Las Vegas Sun

April 24, 2024

Hal Rothman on whether we are better off now than we were in 2001

It has been five years since the atrocities of 9/11, the cowardly and unprovoked attack on American civilians perpetrated by a group of Islamic fundamentalist terrorists. This was a shocking moment, not only for the moral bankruptcy of the assault but also for the insidious character of the logic behind it. They didn't care who they killed as long as they killed. Then as now, Muslims, the supposed brethren of the attackers, are fair game. It is not a human calculus.

This was not the first such attack on American soil. That infamous distinction belongs to the British, who sacked Washington, D.C., and burned the White House during the War of 1812. There have been other attacks, of course. Pancho Villa invaded Columbus, New Mexico, during the Mexican Revolution. He had financed his revolution by credit extended him by local merchants. When he wanted more weapons and supplies, they turned him down cold. Villa had maxed out his credit. He attacked in response.

Pearl Harbor stands out as the worst until 9/11, and there is no more moving place for me in the U.S. I felt obligated to read every name on the wall, fighting back tears all the while. But then, I have not yet been to Ground Zero.

Sept. 11 was different in that civilians were the primary target. More like the Oklahoma City bombing than any previous attack on our soil, 9/11 did more than prove that oceans no longer shielded us from the happenings in the rest of the world. It at long last punctured our age-old insularity.

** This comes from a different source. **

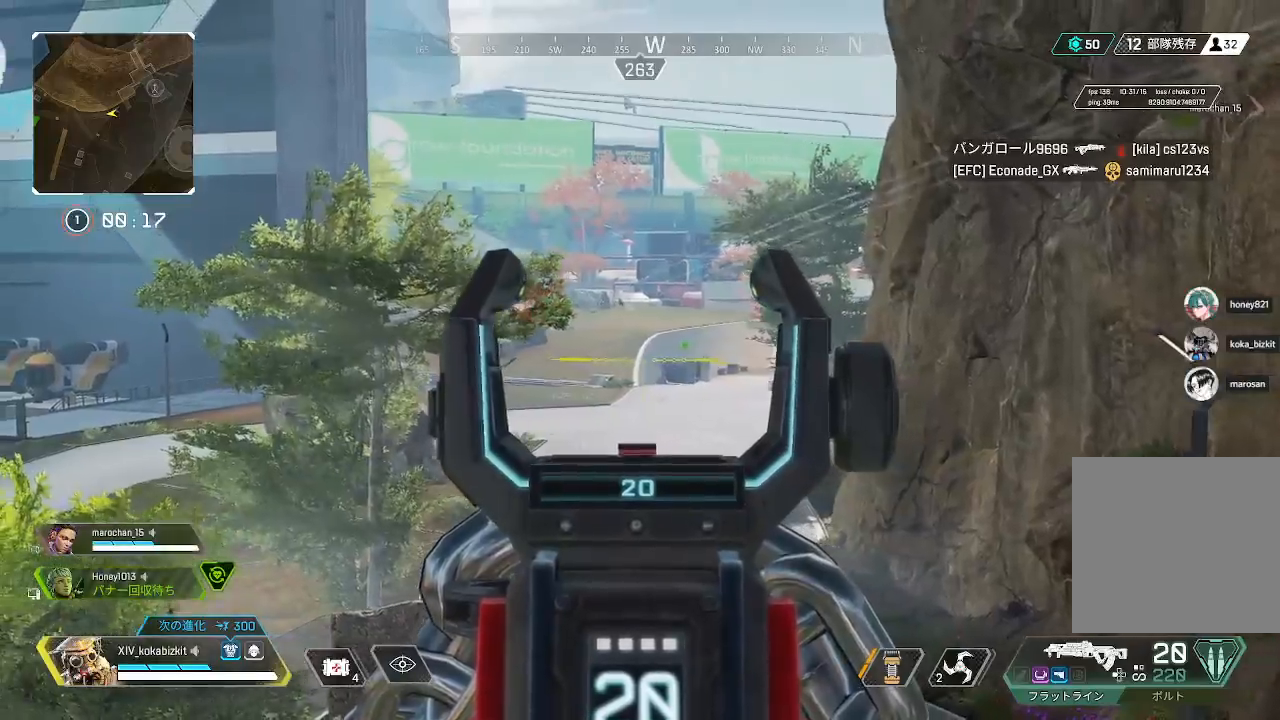
{"buttons": ["L2"], "left_stick": "up-left", "right_stick": "center", "events": [[17, "right_stick", "up-left"], [250, "right_stick", "center"], [450, "left_stick", "up-left"]]}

Five years is a long time and Americans deserve a reckoning. What have we accomplished since 9/11 and where has it gotten us? Are we better off, as Ronald Reagan used to ask, than we were in August 2001?

The elephant in the West Wing is obvious. Where is Osama? We have spent billions of dollars we don't have and this SOB is still running loose, thumbing his nose at us. I want him a lot worse than I ever did Saddam Hussein. The world is not that big and nobody is that elusive.

Sept. 11 simultaneously made George W. Bush and brought him back to cold reality. Before 9/11, he was the accidental president, a lackluster leader whose administration had little direction or purpose. In the aftermath of the atrocities of that fateful day, he morphed into a leader. With the support of the world, we were poised to remake political culture for a new age. Even the Middle East seemed within reach.

But the man didn't have the gravitas. He wasn't all he had appeared to be when he stood at the smoking, gaping hole and inspired a stunned and grieving nation. From the "Mission Accomplished" stunt to his concerted assault on the rights we all hold sacred, he has shown neither style nor substance.

So instead of a safer world, we have more chaos and many fewer ways to find solutions. We have ignored the wisest piece of political advice ever uttered - keep your friends close and your enemies closer. We can't even talk directly to our adversaries.

Worse, our allies now fear us and don't trust our motives. When we say that we want to seed democracy across the globe, they look askance and wonder what our real objective is. Now we are virtually alone and friendless, with a growing reputation as the neighborhood bully.

And then there is the quagmire of Iraq. Things are clearly not getting better and we have been there more than three years. We have not changed the face of the Middle East. It seems even more unlikely that such a goal was ever possible.

It is often said that people get the government they deserve. Our apathy has let our leaders get us into this quandary. Most of us have not paid attention as decisions that are crucial to our future as individuals and as a nation were implemented. We have been deceived on a number of occasions, but the obligation still falls on the citizenry to be vigilant. We have not been so and the fault is ours.

Five years have passed. The world is neither safer nor better. When we remember that horrid day, we must think about where we will be on the 10th anniversary of 9/11. By then, if the American public demands it, we might have a clear charter to a better world. Let us all aim higher.